■ Tarefas:
1. Responda às perguntas abaixo com base no texto sobre objetividade no jornalismo, indicando cada resposta com a mesma letra:
(a) Qual obra clássica de Balzac é citada?
(b) Qual é a nacionalidade de Fidalgo?
(c) Segundo a citação de Fidalgo, em que período essas preocupações ganharam extrema acuidade?
2. Por favor, transcreva do texto sobre objetividade no jornalismo o trecho que vai de "Discussões sobre esses" até "do presente estudo.", inclusive.
3. Resuma em duas frases o texto sobre objetividade no jornalismo.

■ Texto de leitura:
========================================

Discussões sobre esses assuntos (objetividade, isenção, relação com a verdade), tanto com posicionamentos favoráveis, ou contrários à possibilidade de um alto grau de objetividade e isenção, ocuparam o tempo e a mente de diversos autores do jornalismo, desde o clássico Monografia da Imprensa Parisiense, de Balzac (1999), até outros autores, muitos brasileiros, como Lage (2005), Sousa Pinto (2009), Amaral (2001), Cotta (2005), Caversan (2009), como outros diversos. O português Fidalgo (2008), por exemplo, vai entrar na questão da ética profissional ao tratar de tais assuntos, destacando que essas preocupações “ganharam uma extrema acuidade na segunda metade do século XX e as novas condições para o exercício da actividade” (FIDALGO, 2008, p. 165), no entanto, discutir esses elementos a partir de uma teoria sobre a ética não é o objetivo do presente estudo.

========================================

■ Linhas exibidas:
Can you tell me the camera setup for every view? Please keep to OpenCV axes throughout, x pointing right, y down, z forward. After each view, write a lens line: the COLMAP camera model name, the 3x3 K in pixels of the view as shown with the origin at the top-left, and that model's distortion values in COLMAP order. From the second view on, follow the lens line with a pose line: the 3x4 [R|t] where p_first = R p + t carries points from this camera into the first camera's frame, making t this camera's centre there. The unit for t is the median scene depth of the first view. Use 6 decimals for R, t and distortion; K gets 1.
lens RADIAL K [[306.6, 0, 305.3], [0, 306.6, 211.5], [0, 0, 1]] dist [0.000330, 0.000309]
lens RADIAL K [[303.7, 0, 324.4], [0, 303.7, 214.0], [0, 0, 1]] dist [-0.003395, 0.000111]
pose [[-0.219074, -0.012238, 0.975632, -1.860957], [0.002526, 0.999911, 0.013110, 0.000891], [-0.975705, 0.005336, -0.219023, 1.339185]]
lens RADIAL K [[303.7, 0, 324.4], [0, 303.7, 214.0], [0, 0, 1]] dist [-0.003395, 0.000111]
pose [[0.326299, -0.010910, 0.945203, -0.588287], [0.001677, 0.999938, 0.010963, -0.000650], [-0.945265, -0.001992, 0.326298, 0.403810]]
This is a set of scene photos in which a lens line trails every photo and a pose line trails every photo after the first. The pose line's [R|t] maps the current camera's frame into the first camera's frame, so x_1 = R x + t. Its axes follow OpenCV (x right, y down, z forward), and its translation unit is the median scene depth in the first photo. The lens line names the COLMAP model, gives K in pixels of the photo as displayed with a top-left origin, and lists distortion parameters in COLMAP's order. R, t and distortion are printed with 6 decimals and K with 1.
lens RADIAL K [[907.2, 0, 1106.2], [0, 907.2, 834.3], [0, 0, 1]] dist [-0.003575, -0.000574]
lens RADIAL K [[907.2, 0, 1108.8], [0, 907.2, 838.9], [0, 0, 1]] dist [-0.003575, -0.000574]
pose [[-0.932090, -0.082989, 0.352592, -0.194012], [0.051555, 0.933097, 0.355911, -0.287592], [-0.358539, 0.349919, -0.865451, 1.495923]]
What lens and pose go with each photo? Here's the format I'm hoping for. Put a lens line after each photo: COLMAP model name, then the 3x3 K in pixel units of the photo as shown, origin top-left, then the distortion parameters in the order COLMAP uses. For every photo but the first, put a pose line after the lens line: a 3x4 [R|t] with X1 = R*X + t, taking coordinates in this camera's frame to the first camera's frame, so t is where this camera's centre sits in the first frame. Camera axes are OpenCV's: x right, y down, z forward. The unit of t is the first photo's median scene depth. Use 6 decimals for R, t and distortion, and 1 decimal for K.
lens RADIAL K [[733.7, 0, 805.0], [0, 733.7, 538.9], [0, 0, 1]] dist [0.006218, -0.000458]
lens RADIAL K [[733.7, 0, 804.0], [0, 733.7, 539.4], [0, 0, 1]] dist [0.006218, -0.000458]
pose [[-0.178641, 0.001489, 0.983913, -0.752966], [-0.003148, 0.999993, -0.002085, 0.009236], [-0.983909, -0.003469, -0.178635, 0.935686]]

========================================

■ Respostas das tarefas:
1.
(a) Monografia da Imprensa Parisiense.
(b) Português.
(c) Na segunda metade do século XX.

2.
Discussões sobre esses assuntos (objetividade, isenção, relação com a verdade), tanto com posicionamentos favoráveis, ou contrários à possibilidade de um alto grau de objetividade e isenção, ocuparam o tempo e a mente de diversos autores do jornalismo, desde o clássico Monografia da Imprensa Parisiense, de Balzac (1999), até outros autores, muitos brasileiros, como Lage (2005), Sousa Pinto (2009), Amaral (2001), Cotta (2005), Caversan (2009), como outros diversos. O português Fidalgo (2008), por exemplo, vai entrar na questão da ética profissional ao tratar de tais assuntos, destacando que essas preocupações “ganharam uma extrema acuidade na segunda metade do século XX e as novas condições para o exercício da actividade” (FIDALGO, 2008, p. 165), no entanto, discutir esses elementos a partir de uma teoria sobre a ética não é o objetivo do presente estudo.

3. Diversos autores do jornalismo, de Balzac a brasileiros como Lage e Sousa Pinto, discutiram objetividade, isenção e relação com a verdade, com posições favoráveis ou contrárias a um alto grau de objetividade e isenção. O português Fidalgo trata desses assuntos pela ética profissional, mas discuti-los a partir de uma teoria sobre a ética não é o objetivo do estudo.